* Dataset entries
· · · ·

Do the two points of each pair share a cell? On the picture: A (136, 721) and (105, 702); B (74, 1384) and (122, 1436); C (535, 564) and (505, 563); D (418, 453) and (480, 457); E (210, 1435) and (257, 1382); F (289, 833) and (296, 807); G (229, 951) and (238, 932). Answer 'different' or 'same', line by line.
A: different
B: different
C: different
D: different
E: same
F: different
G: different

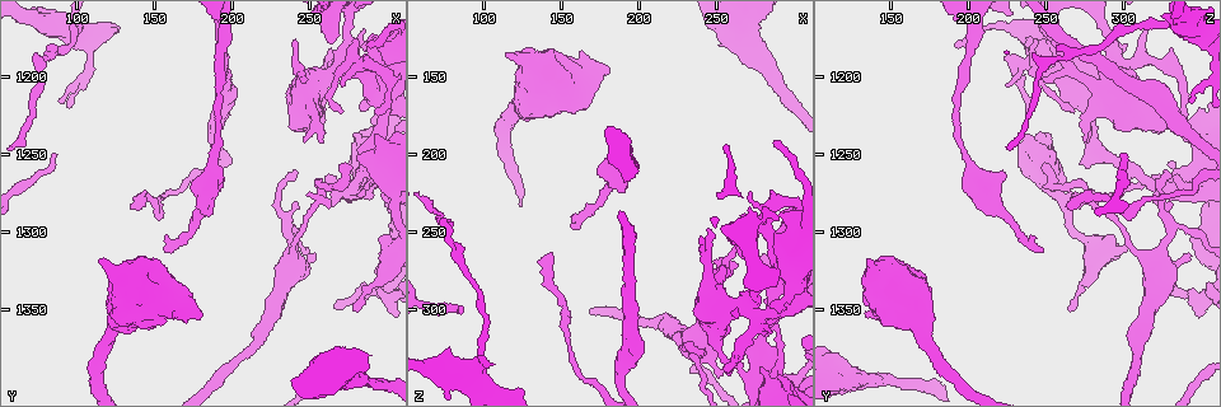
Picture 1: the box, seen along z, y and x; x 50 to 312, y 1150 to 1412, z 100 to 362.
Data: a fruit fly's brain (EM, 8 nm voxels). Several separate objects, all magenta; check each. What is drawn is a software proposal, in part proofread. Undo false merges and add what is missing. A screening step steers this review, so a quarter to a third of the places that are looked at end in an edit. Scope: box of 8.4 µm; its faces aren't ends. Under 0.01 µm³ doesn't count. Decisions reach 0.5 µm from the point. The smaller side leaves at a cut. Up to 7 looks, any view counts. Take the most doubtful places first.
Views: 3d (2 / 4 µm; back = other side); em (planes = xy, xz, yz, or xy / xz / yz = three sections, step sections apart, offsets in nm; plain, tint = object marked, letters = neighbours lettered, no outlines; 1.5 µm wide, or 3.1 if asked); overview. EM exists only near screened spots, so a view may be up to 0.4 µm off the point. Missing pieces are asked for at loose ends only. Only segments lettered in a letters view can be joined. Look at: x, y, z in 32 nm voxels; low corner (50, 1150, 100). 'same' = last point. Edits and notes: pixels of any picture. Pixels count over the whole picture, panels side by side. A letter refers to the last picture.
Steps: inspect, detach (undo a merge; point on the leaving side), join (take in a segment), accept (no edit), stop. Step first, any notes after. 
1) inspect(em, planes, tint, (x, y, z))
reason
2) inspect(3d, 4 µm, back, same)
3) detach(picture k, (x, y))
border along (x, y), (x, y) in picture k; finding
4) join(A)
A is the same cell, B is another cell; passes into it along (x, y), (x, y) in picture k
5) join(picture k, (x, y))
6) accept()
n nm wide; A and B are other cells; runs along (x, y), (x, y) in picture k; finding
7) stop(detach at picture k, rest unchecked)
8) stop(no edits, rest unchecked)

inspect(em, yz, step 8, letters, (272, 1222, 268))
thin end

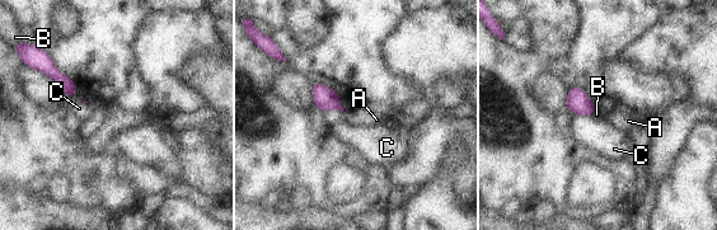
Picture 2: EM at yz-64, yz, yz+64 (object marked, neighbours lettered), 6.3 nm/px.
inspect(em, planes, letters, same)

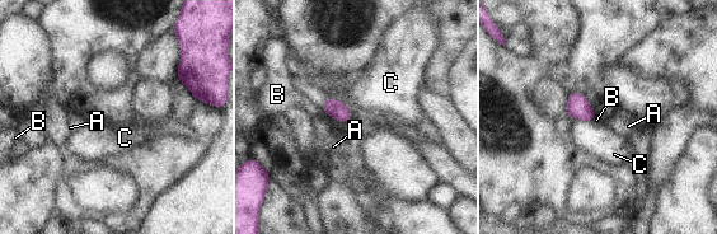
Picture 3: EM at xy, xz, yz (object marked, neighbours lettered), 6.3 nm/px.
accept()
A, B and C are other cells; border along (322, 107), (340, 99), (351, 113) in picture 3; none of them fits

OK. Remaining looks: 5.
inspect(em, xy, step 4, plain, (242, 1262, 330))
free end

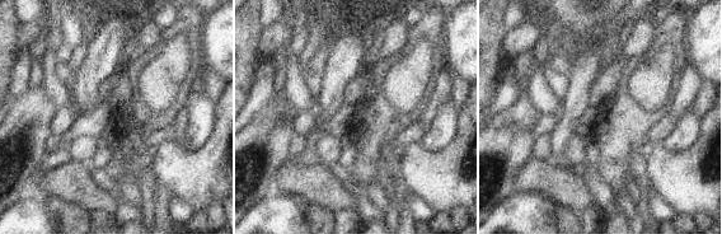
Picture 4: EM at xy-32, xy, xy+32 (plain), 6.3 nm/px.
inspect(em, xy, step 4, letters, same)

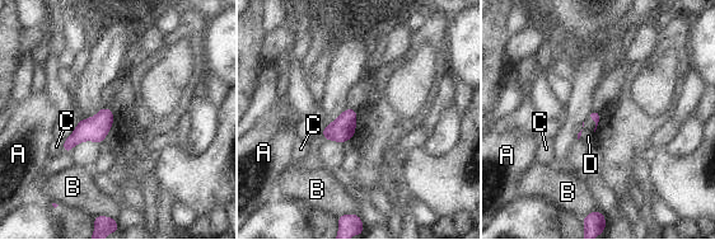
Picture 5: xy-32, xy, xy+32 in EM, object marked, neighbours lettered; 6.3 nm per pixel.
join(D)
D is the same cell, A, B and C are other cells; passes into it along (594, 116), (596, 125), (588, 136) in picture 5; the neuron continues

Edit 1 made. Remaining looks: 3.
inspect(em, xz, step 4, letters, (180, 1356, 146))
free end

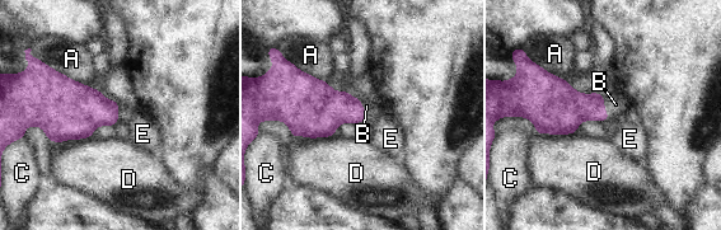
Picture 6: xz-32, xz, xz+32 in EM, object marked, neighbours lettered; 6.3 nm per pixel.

· · · ·

* Task directions
Nothing but the lines from the line containing "Picture 5: xy-32, xy, xy+32" through the last line of the records above should be written out, exactly and without the pictures.

* Reply
Picture 5: xy-32, xy, xy+32 in EM, object marked, neighbours lettered; 6.3 nm per pixel.
join(D)
D is the same cell, A, B and C are other cells; passes into it along (594, 116), (596, 125), (588, 136) in picture 5; the neuron continues

Edit 1 made. Remaining looks: 3.
inspect(em, xz, step 4, letters, (180, 1356, 146))
free end

Picture 6: xz-32, xz, xz+32 in EM, object marked, neighbours lettered; 6.3 nm per pixel.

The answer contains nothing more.